Blasone mafioso riverito, il padrino di Castelvetrano porta dentro di sè la ferocia dei corleonesi e un fiuto politico spiccato: è il vero erede di una tradizione. Quella per cui Cosa nostra è antistato, ma anche potere reale, tessitore di legami tra famiglie, mandamenti e province, è lui il profeta della mafia del terzo millennio: valori arcaici dissimulati e affari spregiudicati fatti nel silenzio. E rapporti stretti con ‘ndrangheta e camorra.

Messina Denaro è il cardine di interessi criminali e politici, di trame inconfessabili. Il custode dei segreti di una terra che è culla di logge massoniche deviate e disegni eversivi. La terra in cui, secondo molti, Cosa nostra è nata. E dove, più che altrove, è diventata cultura di un pezzo importante della borghesia e dei gruppi di potere.

Adesso a dirci che la mafia ha bene piantato le radici dentro politica e istituzione è anche la specialistica classifica dell‘«Eurispes»: Trapani “inquinata” dalla mafia con tanto di certificazione.

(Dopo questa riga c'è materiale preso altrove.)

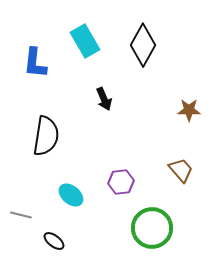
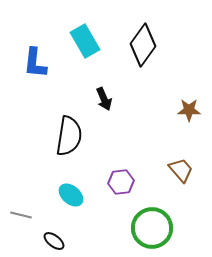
black diamond: rotated 6 degrees clockwise
black semicircle: moved 23 px right
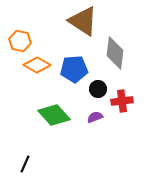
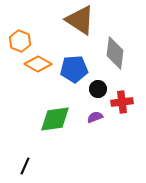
brown triangle: moved 3 px left, 1 px up
orange hexagon: rotated 10 degrees clockwise
orange diamond: moved 1 px right, 1 px up
red cross: moved 1 px down
green diamond: moved 1 px right, 4 px down; rotated 56 degrees counterclockwise
black line: moved 2 px down
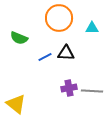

Nell’ambito del Rapporto Italia 2011, l’Eurispes ha realizzato un’analisi nella quale si evidenzia il grado di fragilità e di permeabilità dei territori rispetto ai tentacoli della ‘ndrangheta, della camorra, della mafia e della sacra corona unita: Trapani si colloca nei primi dieci posti, col 35,6 per cento di permeabilità.

Ma l’ultimo dei sindaci eletti nel capoluogo, il generale dei carabinieri Vito Damiano, che non dovrebbe essere proprio uno sprovveduto, al suo esordio è venuto a dire che di mafia a scuola non bisogna parlarne, mentre il suo predecessore, l’avvocato Girolamo Fazio era tra quelli che dell’antimafia preferiva sparlare.

L’ultimo degli “affari” trovato tra le mani di Matteo Messina Denaro porta fin dentro la rocca di San Marino e a un titolo bancario da 870 milioni di dollari. Era quanto valeva nel 1961, quando una banca svizzera lo emise in favore di un monsignore, ora deceduto, per disposizione dell’allora dittatore indonesiano Kusno Sosrodihardj, detto “Sukarno”.

Oggi, con l’aggiornamento del valore della moneta statunitense, quel titolo varrebbe 39 miliardi di dollari, ben 45 volte di più rispetto a 50 anni addietro. Un titolo di credito finito in mani sicure nella cassaforte della Dda di Reggio Calabria, sequestrato dalla Guardia di Finanza nel 2009 a due boss della ‘ndrangheta nel corso di una operazione antidroga.

La Procura antimafia di Reggio Calabria per quel titolo di credito ha fatto arrestare 20 persone, fra cui un consulente finanziario ed un giovane avvocato di Modena. Quando nel 2009 quel certificato finanziario fu sequestrato era lì per lì per essere trasformato in moneta sonante, denaro liquido, al Banco di Sicilia dove erano andati gli emissari del latitante Matteo Messina Denaro dopo che l’operazione di scambio non era riuscita presso lo Ior del Vaticano.

Se questa operazione finanziaria è stata bloccata, si ha la sensazione che altre siano andate a buon fine. Ed è su questi maxiriciclaggi che le mafie in Italia hanno rinnovato patti di alleanza: la crisi di liquidità provocata dallo “spread” non riguarda le organizzazioni mafiose, le mafie sono sbarcate nel mondo della grande economia.

Ma per i nostri politici le emergenze sono le intercettazioni e il bavaglio alla stampa, non si alza la guardia contro i trasferimenti di capitali, i movimenti di denaro, il riciclaggio. E il superboss Matteo Messina Denaro sentitamente ringrazia anche a nome dei capi delle altre mafie. Benedice tutti, lui che è “il papa della nuova mafia”.